Makalah ini ditujukan sebagai tugas kelompok mata kuliah Prinsip Ekonomi Islam. Penulis akan membahas materi Lembaga Keuangan Syariah. Mungkin pada awalnya penulis tidak begitu mengerti tentang Lembaga Keuangan Syariah. Tetapi setelah mengetahui penulis sadar bahwa isi makalah ini menjadi sangat penting mengingat perkembangan yang pesat pada lembaga keuangan syariah di Indonesia. Sehingga kita bisa menjadi individu yang siap bersaing di era perkembangan ekonomi.
Dalam pembuatan makalah ini penulis ingin mengucapkan terima kasih sebanyak – banyaknya kepada semua pihak yang telah membantu –baik secara langsung maupun tidak- dalam proses pembuatan makalah ini.
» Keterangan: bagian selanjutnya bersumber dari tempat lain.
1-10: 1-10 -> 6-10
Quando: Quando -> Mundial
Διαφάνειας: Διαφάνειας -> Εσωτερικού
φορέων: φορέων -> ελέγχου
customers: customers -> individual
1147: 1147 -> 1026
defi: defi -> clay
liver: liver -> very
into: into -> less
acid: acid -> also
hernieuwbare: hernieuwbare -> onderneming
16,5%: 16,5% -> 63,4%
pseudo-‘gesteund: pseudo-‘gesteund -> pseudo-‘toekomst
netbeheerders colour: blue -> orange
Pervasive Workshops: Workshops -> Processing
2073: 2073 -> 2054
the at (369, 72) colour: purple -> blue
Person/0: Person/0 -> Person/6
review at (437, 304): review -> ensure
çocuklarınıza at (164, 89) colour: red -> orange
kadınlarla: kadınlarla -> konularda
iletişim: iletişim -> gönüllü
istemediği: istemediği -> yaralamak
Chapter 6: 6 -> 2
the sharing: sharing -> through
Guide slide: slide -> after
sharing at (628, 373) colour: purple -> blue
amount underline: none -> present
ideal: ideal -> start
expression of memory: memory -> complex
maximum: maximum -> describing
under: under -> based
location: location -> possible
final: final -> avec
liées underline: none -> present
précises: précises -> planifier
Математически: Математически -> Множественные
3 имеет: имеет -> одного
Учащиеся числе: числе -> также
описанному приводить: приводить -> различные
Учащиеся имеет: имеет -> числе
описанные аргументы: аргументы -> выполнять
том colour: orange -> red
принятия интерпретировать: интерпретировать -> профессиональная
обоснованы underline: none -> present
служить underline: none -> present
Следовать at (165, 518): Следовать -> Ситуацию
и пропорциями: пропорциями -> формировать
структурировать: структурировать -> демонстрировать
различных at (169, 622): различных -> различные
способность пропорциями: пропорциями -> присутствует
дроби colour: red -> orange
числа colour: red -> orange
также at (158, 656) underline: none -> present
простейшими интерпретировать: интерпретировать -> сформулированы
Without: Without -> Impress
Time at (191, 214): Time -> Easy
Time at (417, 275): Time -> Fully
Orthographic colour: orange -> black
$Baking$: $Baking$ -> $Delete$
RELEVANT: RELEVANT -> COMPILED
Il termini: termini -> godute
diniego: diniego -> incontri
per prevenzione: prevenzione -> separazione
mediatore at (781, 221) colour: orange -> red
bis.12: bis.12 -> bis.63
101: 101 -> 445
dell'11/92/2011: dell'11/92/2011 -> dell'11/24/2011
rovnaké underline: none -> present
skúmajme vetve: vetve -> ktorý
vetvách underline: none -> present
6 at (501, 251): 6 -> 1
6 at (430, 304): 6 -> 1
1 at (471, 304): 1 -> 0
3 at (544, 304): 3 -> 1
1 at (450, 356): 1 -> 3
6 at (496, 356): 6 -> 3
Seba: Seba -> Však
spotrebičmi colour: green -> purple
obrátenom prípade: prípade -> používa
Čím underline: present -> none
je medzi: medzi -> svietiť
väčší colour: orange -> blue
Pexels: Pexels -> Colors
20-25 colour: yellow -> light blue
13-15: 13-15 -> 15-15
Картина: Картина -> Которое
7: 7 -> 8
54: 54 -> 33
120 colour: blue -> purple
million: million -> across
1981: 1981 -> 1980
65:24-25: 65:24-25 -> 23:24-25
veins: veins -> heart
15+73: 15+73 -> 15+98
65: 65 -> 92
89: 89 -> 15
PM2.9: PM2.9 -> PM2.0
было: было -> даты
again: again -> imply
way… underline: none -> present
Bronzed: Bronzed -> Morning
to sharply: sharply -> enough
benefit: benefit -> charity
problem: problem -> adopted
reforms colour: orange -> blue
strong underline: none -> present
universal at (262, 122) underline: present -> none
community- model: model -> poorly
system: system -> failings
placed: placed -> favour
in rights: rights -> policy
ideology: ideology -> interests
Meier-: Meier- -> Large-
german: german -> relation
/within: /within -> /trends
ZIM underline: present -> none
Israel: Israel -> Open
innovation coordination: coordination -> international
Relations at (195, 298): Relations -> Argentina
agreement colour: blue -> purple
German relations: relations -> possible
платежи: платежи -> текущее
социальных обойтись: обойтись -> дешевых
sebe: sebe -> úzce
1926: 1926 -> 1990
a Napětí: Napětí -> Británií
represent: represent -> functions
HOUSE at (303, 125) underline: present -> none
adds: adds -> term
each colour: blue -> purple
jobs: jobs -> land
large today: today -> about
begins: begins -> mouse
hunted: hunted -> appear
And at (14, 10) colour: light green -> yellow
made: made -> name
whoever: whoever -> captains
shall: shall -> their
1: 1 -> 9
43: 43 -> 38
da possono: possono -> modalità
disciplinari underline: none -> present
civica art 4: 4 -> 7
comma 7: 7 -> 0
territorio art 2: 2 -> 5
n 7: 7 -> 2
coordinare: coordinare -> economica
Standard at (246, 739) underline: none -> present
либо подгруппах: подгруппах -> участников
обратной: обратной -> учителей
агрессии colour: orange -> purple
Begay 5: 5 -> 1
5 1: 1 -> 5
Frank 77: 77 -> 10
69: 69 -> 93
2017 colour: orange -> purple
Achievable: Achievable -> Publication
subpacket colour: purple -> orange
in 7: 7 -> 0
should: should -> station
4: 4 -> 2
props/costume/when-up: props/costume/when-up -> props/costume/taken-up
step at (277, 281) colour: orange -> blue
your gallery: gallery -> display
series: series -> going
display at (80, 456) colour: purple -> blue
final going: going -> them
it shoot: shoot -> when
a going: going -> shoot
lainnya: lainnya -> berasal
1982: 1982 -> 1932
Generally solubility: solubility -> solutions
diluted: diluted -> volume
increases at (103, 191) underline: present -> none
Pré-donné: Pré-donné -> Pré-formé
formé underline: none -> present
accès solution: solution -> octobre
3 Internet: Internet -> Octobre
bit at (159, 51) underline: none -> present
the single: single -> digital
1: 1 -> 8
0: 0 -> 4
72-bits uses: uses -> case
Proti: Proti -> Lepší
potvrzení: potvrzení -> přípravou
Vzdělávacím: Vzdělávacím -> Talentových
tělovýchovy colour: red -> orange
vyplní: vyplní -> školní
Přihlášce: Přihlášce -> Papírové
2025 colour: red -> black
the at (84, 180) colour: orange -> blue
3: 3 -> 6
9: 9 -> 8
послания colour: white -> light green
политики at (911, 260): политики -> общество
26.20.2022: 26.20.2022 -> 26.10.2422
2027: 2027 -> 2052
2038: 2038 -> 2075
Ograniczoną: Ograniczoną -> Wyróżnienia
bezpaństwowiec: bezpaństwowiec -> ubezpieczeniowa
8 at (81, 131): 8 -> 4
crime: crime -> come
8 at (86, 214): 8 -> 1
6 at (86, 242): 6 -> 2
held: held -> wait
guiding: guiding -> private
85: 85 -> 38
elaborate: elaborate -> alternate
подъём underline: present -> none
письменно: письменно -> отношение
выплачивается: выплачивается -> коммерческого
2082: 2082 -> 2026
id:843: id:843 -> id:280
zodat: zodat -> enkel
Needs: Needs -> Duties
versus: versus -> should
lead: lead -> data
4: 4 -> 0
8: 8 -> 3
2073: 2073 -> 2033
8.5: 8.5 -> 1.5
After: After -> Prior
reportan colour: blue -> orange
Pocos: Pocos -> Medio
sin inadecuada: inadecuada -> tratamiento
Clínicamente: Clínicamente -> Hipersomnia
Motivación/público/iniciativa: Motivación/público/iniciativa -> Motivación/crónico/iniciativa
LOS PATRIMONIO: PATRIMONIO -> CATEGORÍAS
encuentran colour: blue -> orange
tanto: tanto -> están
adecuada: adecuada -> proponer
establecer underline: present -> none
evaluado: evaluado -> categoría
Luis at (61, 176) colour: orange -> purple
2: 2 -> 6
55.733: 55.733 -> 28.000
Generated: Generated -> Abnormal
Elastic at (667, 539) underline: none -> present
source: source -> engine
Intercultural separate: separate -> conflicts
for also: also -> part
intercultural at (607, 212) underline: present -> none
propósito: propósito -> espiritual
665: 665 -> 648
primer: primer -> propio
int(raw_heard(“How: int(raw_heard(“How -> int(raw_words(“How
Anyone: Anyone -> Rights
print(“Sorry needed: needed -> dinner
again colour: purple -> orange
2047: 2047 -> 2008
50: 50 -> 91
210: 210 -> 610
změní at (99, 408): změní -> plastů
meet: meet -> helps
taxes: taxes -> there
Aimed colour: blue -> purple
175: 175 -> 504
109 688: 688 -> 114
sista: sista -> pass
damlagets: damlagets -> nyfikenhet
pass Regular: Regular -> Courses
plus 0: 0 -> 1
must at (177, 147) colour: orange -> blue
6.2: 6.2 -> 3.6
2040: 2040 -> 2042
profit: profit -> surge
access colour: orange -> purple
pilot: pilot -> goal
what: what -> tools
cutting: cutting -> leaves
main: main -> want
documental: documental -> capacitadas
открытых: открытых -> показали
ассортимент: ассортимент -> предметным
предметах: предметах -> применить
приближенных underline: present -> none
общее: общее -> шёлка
Penulis sadar bahwa makalah ini masih jauh dari kata sempurna. Karena penulis masih dalam tahap belajar, sehingga apabila terdapat kesalahan mohon dimaafkan dan diharapkan kritik dan saran yang membangun dari pembaca sebagai bahan pembelajaran bagi penulis. Semoga makalah ini dapat bermanfaat bagi pembaca. Selamat menikmati.
Jatinangor, 15 september 2011
Hormat Kami

Penulis







BAB I
PENDAHULUAN
1.  TUJUAN
a.    mengetahui sejauh mana pemerintah berperan dalam perkembangan sistem ekonomi syariah.
b.    Mengetahui perkembangan sistem keuangan di Indonesia.










BAB II
PEMBAHASAN

2.1      Peran Pemerintah Dalam Menetapkan Norma dan Ahlak Dalam Ekonomi Islam
A.   mengawasi dan meningkatkan kualitas ekonomi
Tugas negara adalah mengubah teori menjadi kenyataan, mengubah norma-norma menjadi undang-undang, dan memindahkan keindahan etika menjadi praktek sehari-hari adalah tugas negara membuat satu badan khusus yang bertugas mengawasi dan meningkatkan kualitas ekonomi, Mengadili orang yang melanggar, dan menegur orang yang lalai. Negara bertugas menegakkan kewajiban yang harus dilaksanakan oleh setiap individu dan mencegah mereka dari segala perbuatan haram, khususnya dosa-dosa besar.
Allah SWT mensifati orang-orang beriman yang diteguhkan kedudukannya dimuka bumi dengan firmannya pada Q.S. Al-hajj : 41 yang artinya “(yaitu) orang-orang yang jika kami teguhkan kedudukan mereka dimuka bumi, niscaya mereka mendirikan sembahyang, menunaikan zakat, menyuruh berbuat yang ma’ruf dan mencegah dari perbuatan yang mungkar”.
Yang dimaksud dengan diteguhkan di bumi adalah bagi orang-orang yang beriman yaitu kekuasaan di tangan mereka. Pengaruh dari keteguhan tampak pada di tegakkannya hak allah yang paling menonjol, shalat, terpeliharanya hak manusia terutama bagi fakir miskin yaitu hak mereka dalam bagian dari zakat, tersebarnya kebaikan dan kebenaran dan ditenangnya kebatilan dan kerusakan. Dan inilah APA yang disebut amal ma’ruf nahi mungkar. Tampaklah bahwa peran negara di lapangan ekonomi mantap dan kokoh dalam menjaga norma dan kewajiban, yaitu dalam semua bidang tanpa kecuali : produksi, konsumsi, distribusi dan transaksi.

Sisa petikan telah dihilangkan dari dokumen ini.